• EXERCISE TEXT
Both Australian company law and Chinese company law have been dramatically changed in the last decade and are still being changed. The CLERP Act 1999, which came into force on 13th March 2000, made significant changes to the Corporations Law (CL). While the Securities Law of China, which commenced on 1st July 1999, is a milestone in the development of Chinese company law. Both the CLERP Act of Australia and the Securities Law of China changed the takeover provisions in respective jurisdictions. This short essay is to outline these changes and their impacts and interactions.
CLERP Act 1999: takeover law reform and its impacts in Australia
The takeover legislation in Australia can be traced back to the takeovers code introduced by the Uniform Companies Code in 1961. This legislation was significantly revised in 1971 with the introduction of the Eggleston Principles. The Eggleston Principles was subsequently carried forward into the Companies (Acquisition of Shares) Act 1980, and the provisions of this legislation were largely re-enacted in CL.
Before the CLERP Act was enacted, CL had been changed more than a dozen of times, but takeover provisions were almost the same although the Simplification Task Force had planned to reform them relating to relevant interests, associate relationships and entitlements.(1) After the CLERP replaced the Corporate Law Simplification Program, the endeavour to reform the takeover provisions continued, and the emphasis was moved to facilitate a more efficient market for corporate control because the objective of the CLERP was “to ensure that business regulation is consistent with promoting a strong and vibrant economy and provides a framework which assists business in adapting to change”.(2) The CLERP brings an economic focus to corporate law reform. As a part of the CLERP, takeover law reforms accordingly were designed to achieve an appropriate balance between facilitating efficient corporate control while ensuring a sound investor protection regime, particularly for minority investors.
The CLERP Act has repealed the whole of Chapter 6 of CL, and inserted new Chapter 6 together with Chapters 6A, 6B, 6C and 6D, of which Chapter 6 deals with the acquisition of shares and takeovers, Chapter 6A deals with compulsory acquisitions and buy-outs. Chapter 6 begins with the purposes of the takeover rules with Eggleston Principles incorporated. It also extends takeover regulation to listed managed investment schemes and listed bodies. The main reforms are summarised as follows.
The CLERP Act makes the Corporations and Securities Panel the primary forum for the resolution of takeover disputes during the bid period. All interested parties may bring matters before the Panel, not just the ASC. Any aggrieved party has a right of appeal from a Panel decision to an appeal division of the Panel. The Panel is empowered to make a declaration of unacceptable circumstances having regard to the public interest, and to review ASIC’s administrative decisions.
Before the reform, the courts were the principal forums for resolving takeover disputes. Targets in hostile takeover bids often resorted to litigation that can result in bids being delayed, sometimes for tactical reasons. And the court proceedings arguably were used as a method of creating financial disincentives for takeovers to proceed. The advantages of an effective panel for dispute resolution are obvious. A Panel comprised of experts in the field will make decisions quickly and efficiently. The removal of the capacity of the court to grant injunctions other than on the application of the ASC will remove the major source of current tactical litigation. And the Panel applying a single standard instead of the different approaches taken by different judges also can minimise tactical litigation.

• WORK INSTRUCTION A
Edit the part of the records that opens with the line containing "Sobre nosotros" and closes with the line containing "de abandonarnos, colabores": give those lines again with "siniestros" changed to "oscuros" and everything else left as is.
The text and the records that follow it are unrelated material.

• PROVIDED ENTRIES

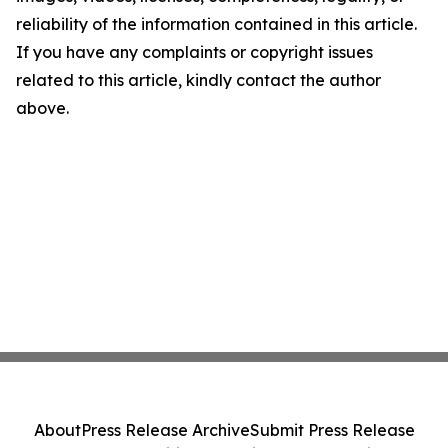
reliability of the information contained in this article.
If you have any complaints or copyright issues
related to this article, kindly contact the author
above.
About
Press Release Archive
Submit Press Release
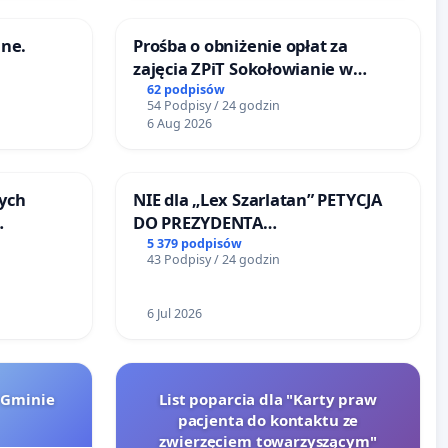
ne.
Prośba o obniżenie opłat za
zajęcia ZPiT Sokołowianie w
Sokołowskim Ośrodku Kultury
62 podpisów
54 Podpisy / 24 godzin
6 Aug 2026
ych
NIE dla „Lex Szarlatan” PETYCJA
DO PREZYDENTA
RZECZYPOSPOLITEJ POLSKIEJ
5 379 podpisów
43 Podpisy / 24 godzin
u
6 Jul 2026
 Gminie
List poparcia dla "Karty praw
pacjenta do kontaktu ze
zwierzęciem towarzyszącym"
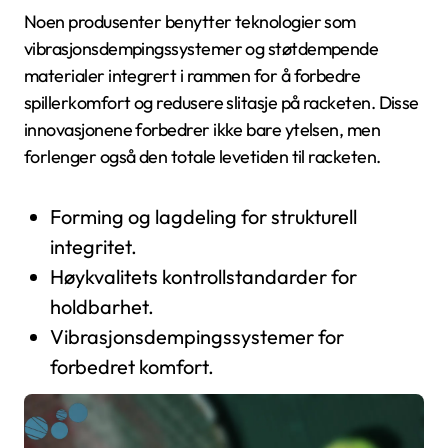
Noen produsenter benytter teknologier som
vibrasjonsdempingssystemer og støtdempende
materialer integrert i rammen for å forbedre
spillerkomfort og redusere slitasje på racketen. Disse
innovasjonene forbedrer ikke bare ytelsen, men
forlenger også den totale levetiden til racketen.
Forming og lagdeling for strukturell
integritet.
Høykvalitets kontrollstandarder for
holdbarhet.
Vibrasjonsdempingssystemer for
forbedret komfort.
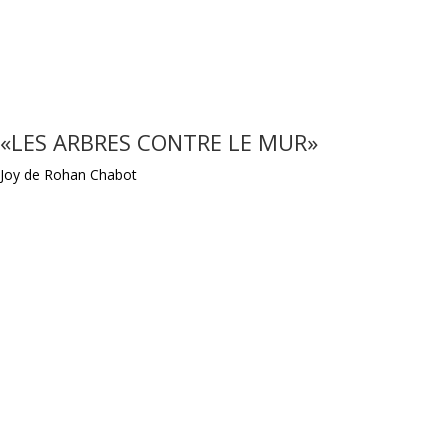
«LES ARBRES CONTRE LE MUR»
Joy de Rohan Chabot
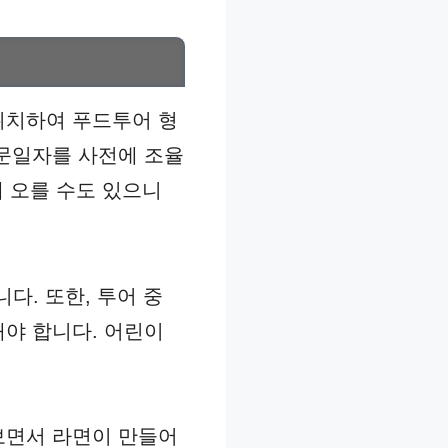
위치하여 푸드투어 형
방문일자를 사전에 조율
에 오를 수도 있으니
다. 또한, 투어 중
해야 합니다. 어린이
보면서 라면이 만들어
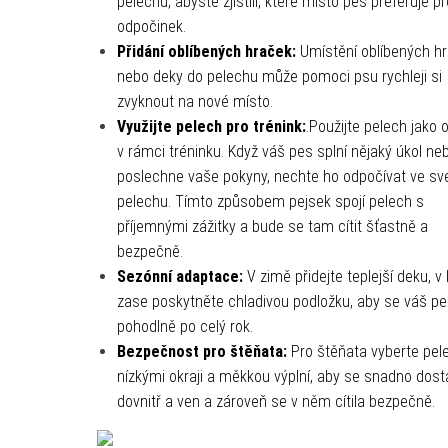
pelechu, abyste zjistili, které místo pes preferuje pr
odpočinek.
Přidání oblíbených hraček:
Umístění oblíbených h
nebo deky do pelechu může pomoci psu rychleji si
zvyknout na nové místo.
Využijte pelech pro trénink:
.Použijte pelech jako
v rámci tréninku. Když váš pes splní nějaký úkol ne
poslechne vaše pokyny, nechte ho odpočívat ve s
pelechu. Tímto způsobem pejsek spojí pelech s
příjemnými zážitky a bude se tam cítit šťastně a
bezpečně.
Sezónní adaptace:
V zimě přidejte teplejší deku, v 
zase poskytněte chladivou podložku, aby se váš pes
pohodlně po celý rok.
Bezpečnost pro štěňata:
Pro štěňata vyberte pel
nízkými okraji a měkkou výplní, aby se snadno dost
dovnitř a ven a zároveň se v něm cítila bezpečně.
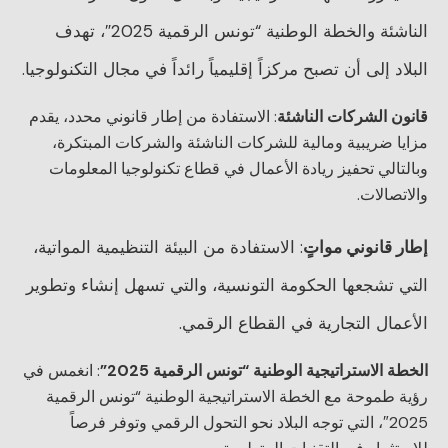
الناشئة والخطة الوطنية “تونس الرقمية 2025″، تهدف
البلاد إلى أن تصبح مركزاً إقليمياً رائداً في مجال التكنولوجيا.
قانون الشركات الناشئة
: الاستفادة من إطار قانوني محدد، يقدم
مزايا ضريبية ومالية للشركات الناشئة والشركات المبتكرة،
وبالتالي تحفيز ريادة الأعمال في قطاع تكنولوجيا المعلومات
والاتصالات.
إطار قانوني مواتٍ
: الاستفادة من البيئة التنظيمية المواتية،
التي تشجعها الحكومة التونسية، والتي تسهل إنشاء وتطوير
الأعمال التجارية في القطاع الرقمي.
الخطة الاستراتيجية الوطنية “تونس الرقمية 2025”
: انغمس في
رؤية طموحة مع الخطة الاستراتيجية الوطنية “تونس الرقمية
2025″، التي توجه البلاد نحو التحول الرقمي وتوفر فرصاً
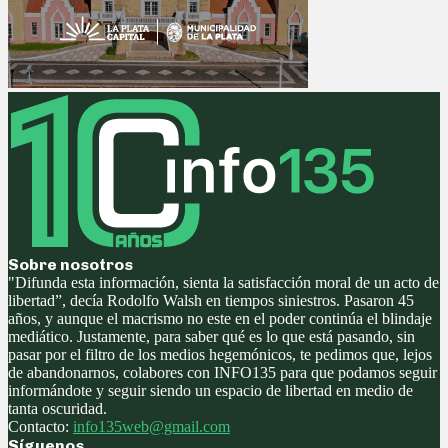
Sobre nosotros
"Difunda esta información, sienta la satisfacción moral de un acto de
libertad”, decía Rodolfo Walsh en tiempos siniestros. Pasaron 45
años, y aunque el macrismo no este en el poder continúa el blindaje
mediático. Justamente, para saber qué es lo que está pasando, sin
pasar por el filtro de los medios hegemónicos, te pedimos que, lejos
de abandonarnos, colabores con INFO135 para que podamos seguir
informándote y seguir siendo un espacio de libertad en medio de
tanta oscuridad.
Contacto:
info135web@gmail.com
Síguenos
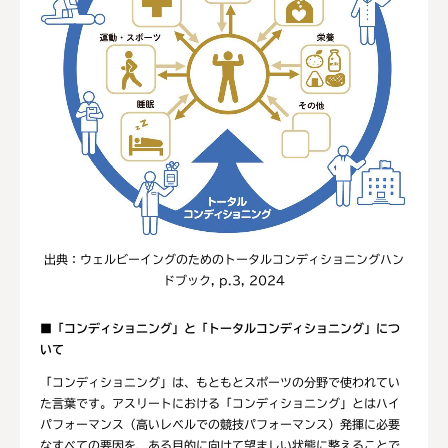
出典：ウェルビーイングのためのトータルコンディショニングハン
ドブック, p.3, 2024
■「コンディショニング」と「トータルコンディショニング」につ
いて
「コンディショニング」は、もともとスポーツの分野で使われてい
た言葉です。アスリートにおける「コンディショニング」とはハイ
パフォーマンス（高いレベルでの競技パフォーマンス）発揮に必要
なすべての要因を、ある目的に向けて望ましい状態に整えることで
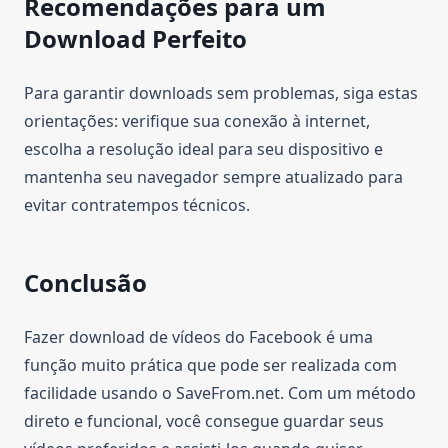
Recomendações para um
Download Perfeito
Para garantir downloads sem problemas, siga estas
orientações: verifique sua conexão à internet,
escolha a resolução ideal para seu dispositivo e
mantenha seu navegador sempre atualizado para
evitar contratempos técnicos.
Conclusão
Fazer download de vídeos do Facebook é uma
função muito prática que pode ser realizada com
facilidade usando o SaveFrom.net. Com um método
direto e funcional, você consegue guardar seus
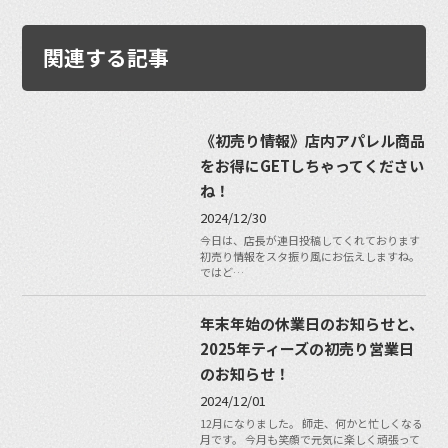
関連する記事
《初売り情報》店内アパレル商品
をお得にGETしちゃってください
ね！
2024/12/30
今日は、店長が連日投稿してくれております
初売り情報をスタ振り風にお伝えしますね。
ではど…
年末年始の休業日のお知らせと、
2025年ティーズの初売り営業日
のお知らせ！
2024/12/01
12月になりました。 師走、何かと忙しくなる
月です。 今月も笑顔で元気に楽しく頑張って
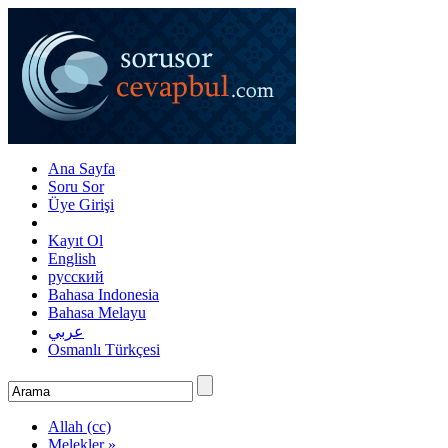
Ana Sayfa
Soru Sor
Üye Girişi
Kayıt Ol
English
русский
Bahasa Indonesia
Bahasa Melayu
عربي
Osmanlı Türkçesi
Allah (cc)
Melekler »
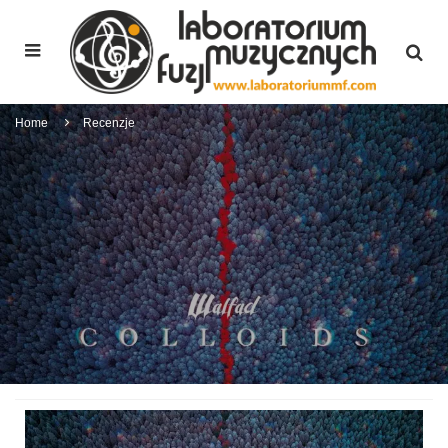
Home
Recenzje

• WORK INSTRUCTION B
According to the essay on takeover law reform, on what date did the CLERP Act 1999 come into force?

• YOUR RESPONSE A
Sobre nosotros
"Difunda esta información, sienta la satisfacción moral de un acto de
libertad”, decía Rodolfo Walsh en tiempos oscuros. Pasaron 45
años, y aunque el macrismo no este en el poder continúa el blindaje
mediático. Justamente, para saber qué es lo que está pasando, sin
pasar por el filtro de los medios hegemónicos, te pedimos que, lejos
de abandonarnos, colabores con INFO135 para que podamos seguir

• YOUR RESPONSE B
13th March 2000